« La plus grande démocratie du monde… ” Qui n’a pas prononcé ce lieu commun sur l’Inde sans une petite restriction mentale ? Au pays où les castes des grandes écoles tiennent le haut du pavé sans se priver de donner des leçons d’égalité à tout le monde, on distingue mieux la paille dans l’œil des autres – ces innombrables autres qui prétendent au titre par leur démographie – que la poutre dans le sien. Mais on vous concèdera toujours Gandhi et Nehru, ces “grands démocrates”, comme l’exception qui confirme la règle. Profitons-en pour goûter les savoureuses recettes de deux grands chefs de la cuisine politique indienne sur l’art et la manière de réussir une grève en étant à la fois juge et partie, ou de neutraliser un puissant groupe de pression en changeant d’échelle !
Assis sous le grand banian, près d’un fleuve asséché dont les rives n’opposent plus les fabriques textiles à son âshram, Gandhi garde le silence devant mille grévistes abattus. Les jours précédents, ils étaient 5 000 à l’écouter, ou plutôt à boire ses paroles, mais la faim commence à leur faire regretter leurs salaires de famine. Un regard droit, à hauteur de 35 % d’augmentation, scrute des yeux baissés dans les 20 %. La revendication des ouvriers, jurée sous l’arbre il y a dix-huit jours, ne tient plus face à la dernière concession des patrons. Ce geste de conciliation est agrémenté d’une invitation à déjeuner pour le porte-parole des grévistes…

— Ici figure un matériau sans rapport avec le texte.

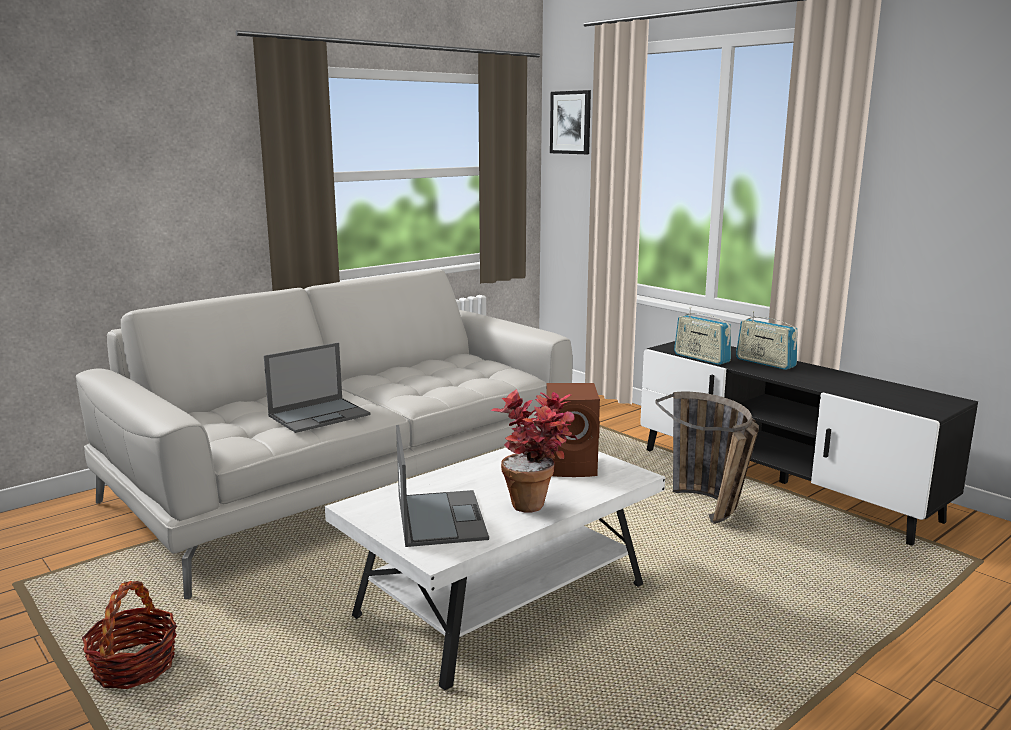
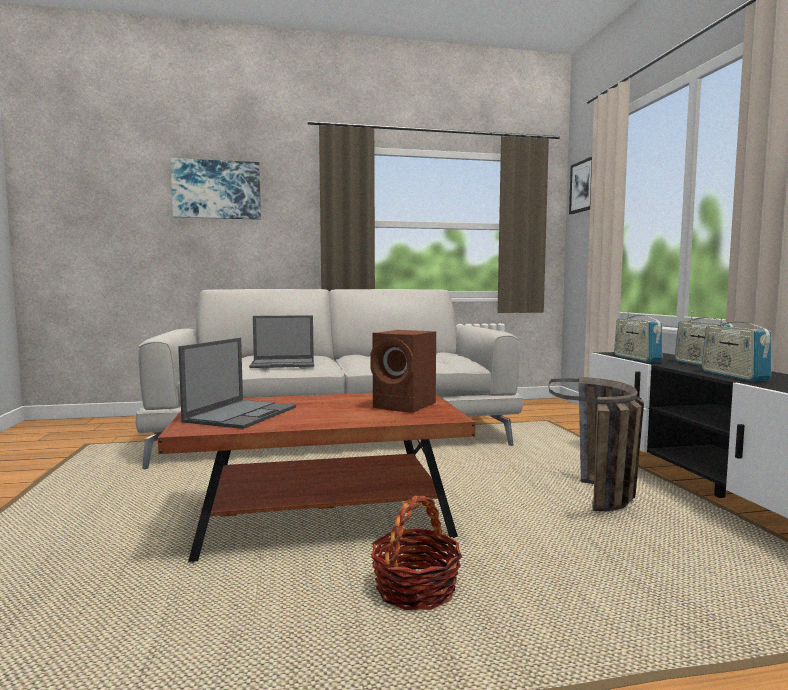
camera: 30 degrees right, 10 degrees down
(96, 138) = (217, 190): none -> picture
(134, 666) = (61, 494): basket -> basket (415, 589)
(502, 603) = (323, 520): white coffee table -> brown coffee table
(537, 503) = (329, 418): potted plant -> none
(809, 381) = (733, 376): none -> radio

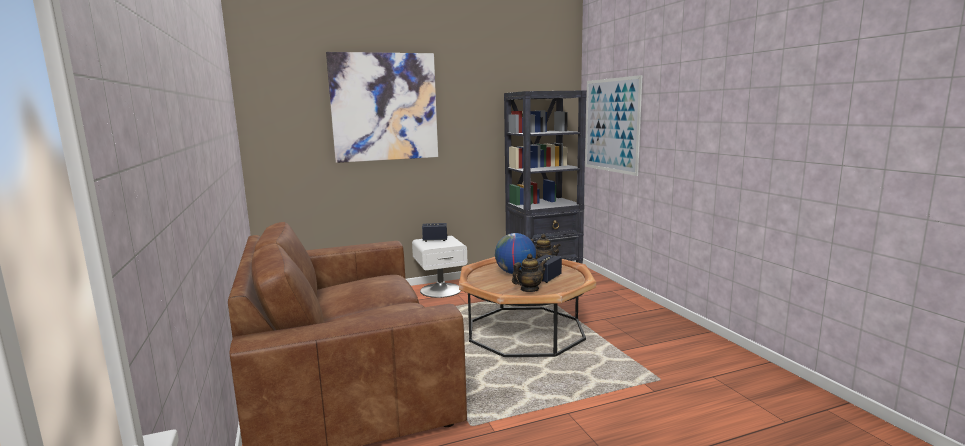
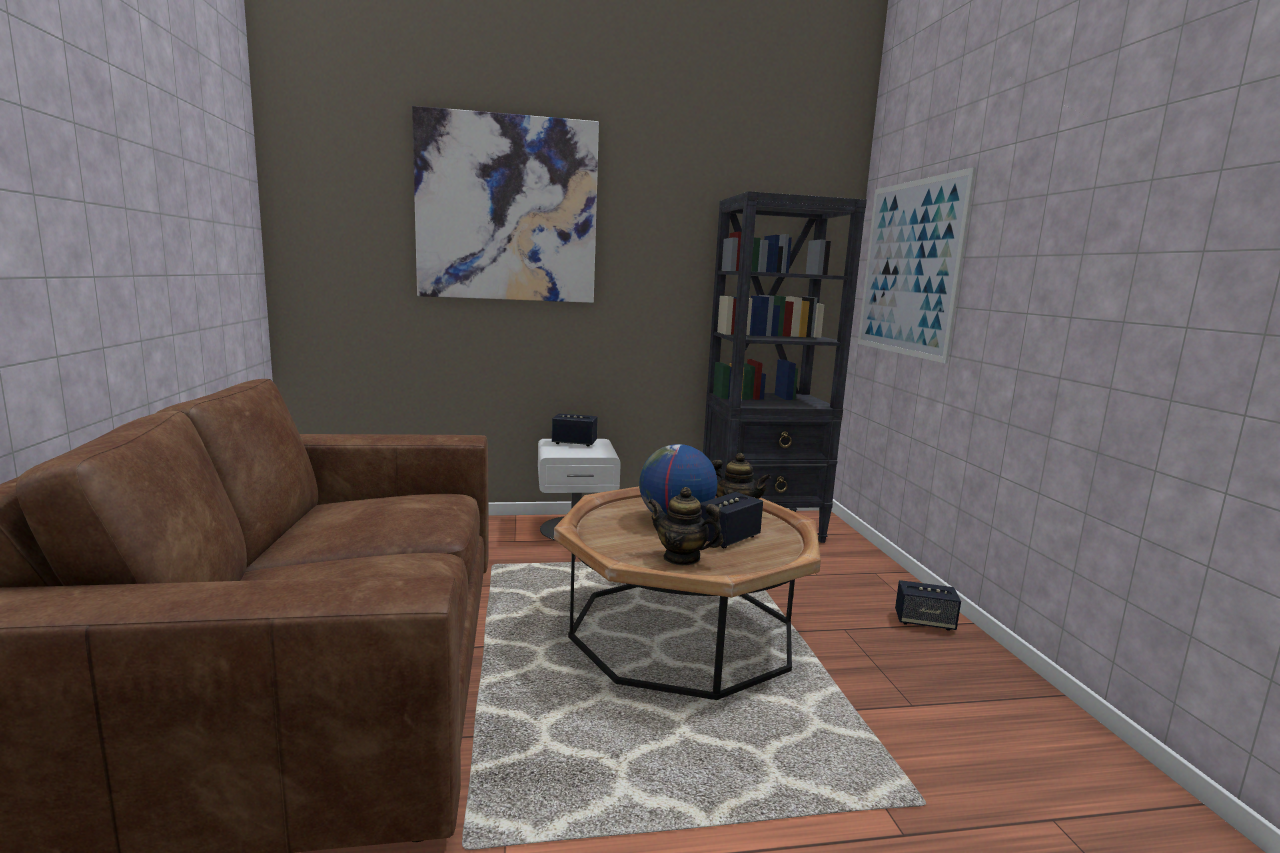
camera: 10 degrees right, 0 degrees up
(529, 289) = (682, 558): teapot -> teapot turned 135 degrees counterclockwise
(642, 310) = (924, 622): none -> speaker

Le dieu jubilant et le prince indécis
Depuis bientôt trente ans, Gandhi rumine le dialogue d’Arjuna, le guerrier pensif, et de son cocher, qui n’est autre que Krishna, au moment de livrer une bataille de chars fratricide. Le dieu jubilant presse le prince indécis de ne plus éparpiller sa conscience et d’être un, engagé et détaché tour à tour, comme une tortue…
“Ek tek !” Le slogan des grévistes, ce lancinant rappel du serment solennel fait sous l’arbre, ne dit pas autre chose puisqu’il signifie littéralement : “Demeure un !” Ou une peut-être ? Rentre en toi-même, rétracte tes membres, reste immobile sur le ventre. Refuse donc l’invitation à déjeuner des patrons, et fais la grève de la faim avec les “crève-la-faim”’… L’affaiblissement physique grandira ta force morale.
Ainsi commence la première des quatorze grèves de la faim de Gandhi : “d’eux-mêmes et spontanément, les mots me vinrent aux lèvres : “si, déclarai-je aux hommes assemblés, les grévistes ne se ressaisissent pas et ne poursuivent pas la grève jusqu’à la conclusion d’un accord, ou jusqu’à leur départ définitif des usines, je ne prendrai plus aucune nourriture.” Les ouvriers furent littéralement stupéfaits. Aussitôt, Gandhi écrit aux patrons pour leur affirmer que sa grève de la faim n’est pas dirigée contre eux ; mais ceux-ci ne s’y trompent pas et réservent à sa lettre un accueil glacial. En effet, dès le lendemain, il y a de nouveau 5 000 grévistes déterminés sous le grand banian… En mettant la pression sur son partenaire(les ouvriers), Gandhi renforce indirectement la pression déjà exercée sur l’adversaire (les patrons). Trois jours de jeûne permettent de terminer honorablement une grève de trois semaines. Le finale de cette grève en guenilles emprunte ses accords au prélude d’une guerre en dentelles : la hausse de salaire convenue est de 35 % le jour de la reprise, afin que les ouvriers respectent leur serment au moins à la lettre, puis de 20 % le lendemain, car les patrons ne doivent pas perdre la face, et après, jusqu’à la décision d’un arbitre, de 27,5 %. On coupe les cheveux en quatre, au nom de l’unité, pour mieux couper la poire en deux.
Avec des sucreries
Gandhi peut bien rompre son jeûne avec des sucreries, sa victoire, trop personnelle à son goût, n’en est pas moins amère. L’arbitre, cinq mois plus tard, accorde bien 35 % d’augmentation… Que demande le peuple ? Oui, mais 0 % de supplément d’âme, c’est dur à avaler pour un prophète. Avec ses vœux pieux, Gandhi reste sur sa faim. Et si on essayait la recette de son brillant disciple ?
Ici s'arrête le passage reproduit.